(Sanniopress) – Domenica 19 febbraio ore 15.00. Lo show è terminato. Wung Tu ride sempre, mi ha riconosciuto, mi chiede come è andato il festival mentre mi serve riso, funghi e bambù con salsa di soia. Nella mia testa riecheggiano ancora i circa 200 tra stacchi, entrate, jingles, balletti e canzoni dei concorrenti nelle varie versioni.
Il Festival di Sanremo è, per un musicista, un’esperienza davvero intensa; massacrante fisicamente per le 14 ore circa di prove giornaliere, ma davvero interessante dal punto di vista professionale. Si ha modo di misurare le proprie forze psicologiche, l’autocontrollo e la resa in stato di stress. Si ha la possibilità di constatare le debolezze e le indecisioni dei grandi, quelle che non passano oltre il teleschermo.

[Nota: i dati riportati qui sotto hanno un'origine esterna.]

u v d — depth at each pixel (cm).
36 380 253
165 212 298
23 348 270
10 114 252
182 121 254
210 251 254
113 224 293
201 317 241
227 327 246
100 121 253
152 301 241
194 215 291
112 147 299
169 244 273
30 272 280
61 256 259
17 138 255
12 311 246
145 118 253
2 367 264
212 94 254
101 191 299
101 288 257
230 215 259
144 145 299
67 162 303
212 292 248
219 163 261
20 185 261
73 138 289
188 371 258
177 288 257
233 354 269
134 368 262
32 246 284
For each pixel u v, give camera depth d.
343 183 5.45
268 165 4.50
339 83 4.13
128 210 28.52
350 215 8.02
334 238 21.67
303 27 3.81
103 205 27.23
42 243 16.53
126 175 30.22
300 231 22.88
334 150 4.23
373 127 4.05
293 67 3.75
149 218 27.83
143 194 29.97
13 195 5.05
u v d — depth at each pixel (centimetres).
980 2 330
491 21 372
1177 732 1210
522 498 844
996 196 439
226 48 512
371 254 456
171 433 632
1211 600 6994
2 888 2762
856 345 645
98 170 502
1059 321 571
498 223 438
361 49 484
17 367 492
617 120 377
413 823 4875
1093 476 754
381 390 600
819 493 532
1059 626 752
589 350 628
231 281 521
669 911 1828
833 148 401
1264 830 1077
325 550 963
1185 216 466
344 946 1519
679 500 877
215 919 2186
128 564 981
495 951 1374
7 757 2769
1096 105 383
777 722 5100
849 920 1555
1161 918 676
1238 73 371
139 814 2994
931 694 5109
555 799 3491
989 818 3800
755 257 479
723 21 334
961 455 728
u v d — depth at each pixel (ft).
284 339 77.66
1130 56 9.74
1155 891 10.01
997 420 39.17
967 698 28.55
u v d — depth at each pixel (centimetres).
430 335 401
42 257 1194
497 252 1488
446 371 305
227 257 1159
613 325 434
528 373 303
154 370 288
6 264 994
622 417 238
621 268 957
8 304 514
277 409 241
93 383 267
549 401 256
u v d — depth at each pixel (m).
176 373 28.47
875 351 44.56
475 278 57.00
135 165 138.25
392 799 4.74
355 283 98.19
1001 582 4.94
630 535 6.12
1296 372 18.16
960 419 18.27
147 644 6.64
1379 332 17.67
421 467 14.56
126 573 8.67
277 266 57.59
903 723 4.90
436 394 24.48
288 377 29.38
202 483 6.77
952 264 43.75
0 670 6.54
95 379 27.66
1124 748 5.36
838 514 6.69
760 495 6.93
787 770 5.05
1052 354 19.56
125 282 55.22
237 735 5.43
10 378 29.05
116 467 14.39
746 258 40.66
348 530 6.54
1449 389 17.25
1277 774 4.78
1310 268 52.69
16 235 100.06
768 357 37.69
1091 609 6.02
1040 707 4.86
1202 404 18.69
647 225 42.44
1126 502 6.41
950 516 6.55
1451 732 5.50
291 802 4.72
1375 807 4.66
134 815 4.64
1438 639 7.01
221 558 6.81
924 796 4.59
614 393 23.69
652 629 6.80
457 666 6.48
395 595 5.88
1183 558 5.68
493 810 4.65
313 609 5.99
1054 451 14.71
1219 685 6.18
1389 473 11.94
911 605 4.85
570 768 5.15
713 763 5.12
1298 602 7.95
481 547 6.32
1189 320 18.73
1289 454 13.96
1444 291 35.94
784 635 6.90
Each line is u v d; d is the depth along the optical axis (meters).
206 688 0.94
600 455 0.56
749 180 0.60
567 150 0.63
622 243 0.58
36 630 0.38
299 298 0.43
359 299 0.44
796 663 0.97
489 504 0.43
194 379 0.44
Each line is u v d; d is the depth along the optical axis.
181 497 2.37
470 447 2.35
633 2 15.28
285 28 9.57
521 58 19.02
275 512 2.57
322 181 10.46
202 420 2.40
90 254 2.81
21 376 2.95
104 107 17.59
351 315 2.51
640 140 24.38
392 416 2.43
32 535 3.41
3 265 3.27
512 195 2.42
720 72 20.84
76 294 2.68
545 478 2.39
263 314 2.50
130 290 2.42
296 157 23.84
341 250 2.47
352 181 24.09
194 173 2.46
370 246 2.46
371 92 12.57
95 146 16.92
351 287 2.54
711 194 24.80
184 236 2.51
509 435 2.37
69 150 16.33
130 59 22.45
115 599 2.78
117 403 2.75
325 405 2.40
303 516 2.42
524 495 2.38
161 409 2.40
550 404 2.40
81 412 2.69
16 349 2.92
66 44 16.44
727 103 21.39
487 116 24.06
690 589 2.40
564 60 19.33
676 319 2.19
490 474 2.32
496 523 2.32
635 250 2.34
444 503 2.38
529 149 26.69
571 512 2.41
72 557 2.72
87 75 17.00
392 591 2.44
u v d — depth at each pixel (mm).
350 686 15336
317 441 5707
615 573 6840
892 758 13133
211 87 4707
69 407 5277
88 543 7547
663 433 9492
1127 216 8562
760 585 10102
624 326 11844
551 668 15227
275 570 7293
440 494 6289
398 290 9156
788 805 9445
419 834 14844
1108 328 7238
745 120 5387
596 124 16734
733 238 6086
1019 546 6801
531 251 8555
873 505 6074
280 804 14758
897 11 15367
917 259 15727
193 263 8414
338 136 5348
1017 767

Ti accorgi che tutto è possibile nel bene e nel male e che quando si crede in se stesso le cose avvengono, i risultati si ottengono. Si stringe amicizia con i cantanti, con gli operatori, con i direttori: tutti contatti importantissimi che potrebbero avere un seguito.
Ho già fatto televisione nazionale in diretta e sono preparato all’impatto emotivo e alla concentrazione che occorre in questi casi. Il bagaglio di esperienza accumulato negli anni, sia nell’ambito pop che classico, è determinante. Devo ammettere però, che questa kermesse è uno tsunami di emozione.
La Sanremo Festival Orchestra è davvero una grande orchestra e ad una grande professionalità si accompagna un’alta qualità umana e questo è stato un ottimo punto di partenza per me.
Sono l’unico campano nella Sanremo Festival Orchestra e all’inizio tutti mi identificavano come napoletano. Ora tutti conoscono il Sannio e sono anche incuriositi. A cena ci siamo salutati con affetto, qualcuno di loro mi ha detto: “Oramai sei dei nostri”. Ho sorriso. “Ne sono fiero” ho risposto compiaciuto.